Вдали от дома - страница 2
Видение Жизни, застывшей на бумаге, с раннего детства завораживало и очаровывало Георгия. Чем именно — он не знал и сам. Зато с тех самых пор он испытывал священный трепет при виде любой картинки — хоть в книжке, хоть в журнале, хоть на упаковке или этикетке. Пытался рисовать и сам — но раз за разом, с яростью и разочарованием, уничтожал свои творения. Не помогли даже уроки в художественной школе, брошенные Брыкиным менее чем через год.
В общем, стать художником будущему Гоге Хриплому было не суждено. Вместо этого он превратился в ярого любителя живописи; не в «ценителя» или «знатока», коими себя считали экзальтированная дама и благообразные старички, а именно в любителя. От слова «любить». Брыкин не пытался делать вид, что понимает некий мистический «замысел художника», он просто любовался плодами чужого таланта. Любовался и наслаждался.
Кстати, привычку посещать все выставки живописи, проходившие в родном городке, будущий Гога Хриплый также приобрел в детстве.
Разумеется, никто из «братвы» не был в курсе его увлечения. Вынужденная немногословность Георгия как-то не способствовала откровенным разговорам — даже меж «своими». На вопрос, почему в свободное время Брыкин ни «в сауну с пацанами» не ходит, ни «по бабам», ответ был дан четкий… хоть и не правдивый.

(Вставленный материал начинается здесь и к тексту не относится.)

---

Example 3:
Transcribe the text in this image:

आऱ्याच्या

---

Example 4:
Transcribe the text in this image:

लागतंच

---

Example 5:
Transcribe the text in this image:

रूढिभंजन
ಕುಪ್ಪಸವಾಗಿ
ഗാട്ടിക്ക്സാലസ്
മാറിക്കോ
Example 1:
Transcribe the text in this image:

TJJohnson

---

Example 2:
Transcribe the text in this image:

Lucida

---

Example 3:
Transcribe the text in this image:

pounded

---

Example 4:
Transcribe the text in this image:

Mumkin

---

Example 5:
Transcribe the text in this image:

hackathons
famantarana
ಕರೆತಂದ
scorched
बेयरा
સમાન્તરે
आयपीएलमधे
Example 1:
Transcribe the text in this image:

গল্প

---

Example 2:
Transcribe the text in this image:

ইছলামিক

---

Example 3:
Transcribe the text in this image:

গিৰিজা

«Шмара у меня одна есть», — буркнул тогда Гога Хриплый, и вопрос больше не поднимался. Никого не интересовала ни внешностью «шмары», ни ее… так скажем, «любвеобильность».

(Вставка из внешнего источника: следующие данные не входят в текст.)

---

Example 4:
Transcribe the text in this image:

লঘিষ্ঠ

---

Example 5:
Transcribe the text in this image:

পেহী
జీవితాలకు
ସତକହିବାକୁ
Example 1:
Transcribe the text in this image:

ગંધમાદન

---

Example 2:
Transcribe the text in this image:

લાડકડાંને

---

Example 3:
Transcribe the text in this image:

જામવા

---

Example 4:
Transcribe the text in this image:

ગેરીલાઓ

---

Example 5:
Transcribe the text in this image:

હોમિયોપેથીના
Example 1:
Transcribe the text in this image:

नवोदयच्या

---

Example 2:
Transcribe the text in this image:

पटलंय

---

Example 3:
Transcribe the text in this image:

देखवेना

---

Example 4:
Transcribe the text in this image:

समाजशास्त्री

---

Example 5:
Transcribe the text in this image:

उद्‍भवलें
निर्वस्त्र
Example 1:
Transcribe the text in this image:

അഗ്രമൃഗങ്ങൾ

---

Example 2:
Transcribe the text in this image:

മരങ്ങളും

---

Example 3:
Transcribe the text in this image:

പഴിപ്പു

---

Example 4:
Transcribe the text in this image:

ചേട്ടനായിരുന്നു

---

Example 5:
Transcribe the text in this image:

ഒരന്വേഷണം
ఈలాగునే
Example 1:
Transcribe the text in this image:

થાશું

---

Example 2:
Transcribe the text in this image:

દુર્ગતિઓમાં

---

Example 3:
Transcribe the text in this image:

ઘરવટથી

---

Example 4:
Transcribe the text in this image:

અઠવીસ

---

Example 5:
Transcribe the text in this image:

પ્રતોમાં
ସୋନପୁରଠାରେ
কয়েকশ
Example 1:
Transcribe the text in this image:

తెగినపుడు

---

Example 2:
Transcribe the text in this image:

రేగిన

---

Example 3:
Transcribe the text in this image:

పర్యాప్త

Догадаться же об истинном предмете любви Брыкина смог бы разве что экстрасенс. Потому как Хриплый не только не походил на адепта лозунга «красота спасет мир», но и казался воплощенным вызовов этому лозунгу. Этаким ходячим «ага, щас» в ответ.

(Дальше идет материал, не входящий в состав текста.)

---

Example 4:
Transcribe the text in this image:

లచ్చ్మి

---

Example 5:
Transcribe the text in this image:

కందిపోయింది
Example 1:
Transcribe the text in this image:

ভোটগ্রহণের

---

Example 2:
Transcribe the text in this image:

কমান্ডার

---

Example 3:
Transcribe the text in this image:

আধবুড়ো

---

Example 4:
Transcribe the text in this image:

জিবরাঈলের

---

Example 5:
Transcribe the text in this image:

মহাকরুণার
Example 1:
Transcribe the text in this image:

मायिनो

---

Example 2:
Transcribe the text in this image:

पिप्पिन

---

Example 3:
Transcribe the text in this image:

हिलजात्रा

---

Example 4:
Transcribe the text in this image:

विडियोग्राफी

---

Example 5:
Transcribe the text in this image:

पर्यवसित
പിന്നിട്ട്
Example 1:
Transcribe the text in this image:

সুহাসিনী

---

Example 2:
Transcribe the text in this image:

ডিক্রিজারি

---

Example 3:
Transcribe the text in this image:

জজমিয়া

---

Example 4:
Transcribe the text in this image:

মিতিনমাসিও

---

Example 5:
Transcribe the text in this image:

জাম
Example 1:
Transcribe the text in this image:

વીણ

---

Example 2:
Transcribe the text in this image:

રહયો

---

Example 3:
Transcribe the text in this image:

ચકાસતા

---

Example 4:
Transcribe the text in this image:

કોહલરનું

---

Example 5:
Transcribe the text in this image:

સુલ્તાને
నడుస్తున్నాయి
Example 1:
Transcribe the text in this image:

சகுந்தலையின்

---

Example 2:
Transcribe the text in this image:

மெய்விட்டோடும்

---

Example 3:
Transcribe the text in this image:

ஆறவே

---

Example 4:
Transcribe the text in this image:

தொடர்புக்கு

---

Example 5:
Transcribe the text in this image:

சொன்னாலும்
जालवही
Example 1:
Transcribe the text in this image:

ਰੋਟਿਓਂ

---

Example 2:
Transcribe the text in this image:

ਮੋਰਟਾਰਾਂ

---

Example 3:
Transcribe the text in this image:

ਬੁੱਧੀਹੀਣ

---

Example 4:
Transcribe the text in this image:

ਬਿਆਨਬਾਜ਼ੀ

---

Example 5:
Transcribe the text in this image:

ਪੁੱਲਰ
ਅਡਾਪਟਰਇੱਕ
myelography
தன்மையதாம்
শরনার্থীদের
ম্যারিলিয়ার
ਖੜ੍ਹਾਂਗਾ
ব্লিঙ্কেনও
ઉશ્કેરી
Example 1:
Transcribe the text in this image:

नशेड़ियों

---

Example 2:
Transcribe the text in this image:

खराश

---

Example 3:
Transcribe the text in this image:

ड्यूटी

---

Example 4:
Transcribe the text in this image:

Брыкин успел осмотреть менее половины выставленных картин, когда телефон, до поры до времени затаившийся в барсетке, неожиданно оповестил хозяина о входящем звонке. Сделал он это без всяких «владимирских централов», горячо любимых приблатненными подростками. Брыкин относился к своей «мабиле» непозволительно небрежно, и, в частности, обходился стандартными мелодиями.
— Слушаю, — сказал он вполголоса, достав телефон. Он уже понял, что звонили «свои», и потому предпочел не тратить время на приветствия.
— Здорово, Гога! — а вот его собеседник, шумный и болтливый живчик по имени Лёлик, был совсем иного мнения.
— Здоровей видали, — буркнул Хриплый, — надо че?
— Да съездить кой-куда. Перетереть кой-че, — последовал на редкость четкий и информативный ответ.
— А поточнее? — Брыкин понимал, что приглашали его отнюдь не на день рожденья и потому был крайне недоволен этим звонком.
— Ну не по телефону же! — прозвучало в голосе Лёлика искреннее удивление, — короче, не тяни, собирайся…
— Я понял, — перебил Хриплый, — уже собираюсь и выхожу.
— Выходи-выходи.
— Да, выхожу.
Прервав соединение и вернув мобильник на прежнее место, Георгий Брыкин направился к выходу из зала. «Выхожу, выхожу», — недовольно бурчал он под нос в течение всего своего недолгого пути. Звук получался — как рычание старого пса, спавшего в конуре и ненароком потревоженного.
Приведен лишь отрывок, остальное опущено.